(Records supplied):
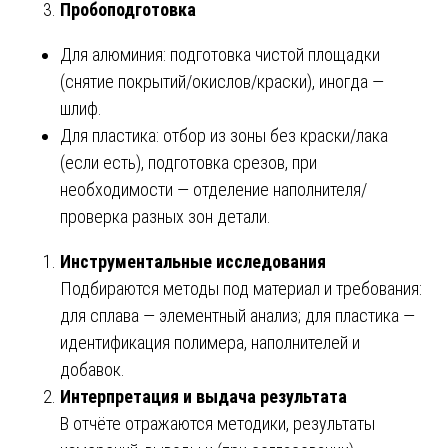
Пробоподготовка
Для алюминия: подготовка чистой площадки
(снятие покрытий/окислов/краски), иногда —
шлиф.
Для пластика: отбор из зоны без краски/лака
(если есть), подготовка срезов, при
необходимости — отделение наполнителя/
проверка разных зон детали.
Инструментальные исследования
Подбираются методы под материал и требования:
для сплава — элементный анализ; для пластика —
идентификация полимера, наполнителей и
добавок.
Интерпретация и выдача результата
В отчёте отражаются методики, результаты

(Goal of the exercise):
Please print every record exactly, leaving out the pictures.

(Reply to the task):
Пробоподготовка
Для алюминия: подготовка чистой площадки
(снятие покрытий/окислов/краски), иногда —
шлиф.
Для пластика: отбор из зоны без краски/лака
(если есть), подготовка срезов, при
необходимости — отделение наполнителя/
проверка разных зон детали.
Инструментальные исследования
Подбираются методы под материал и требования:
для сплава — элементный анализ; для пластика —
идентификация полимера, наполнителей и
добавок.
Интерпретация и выдача результата
В отчёте отражаются методики, результаты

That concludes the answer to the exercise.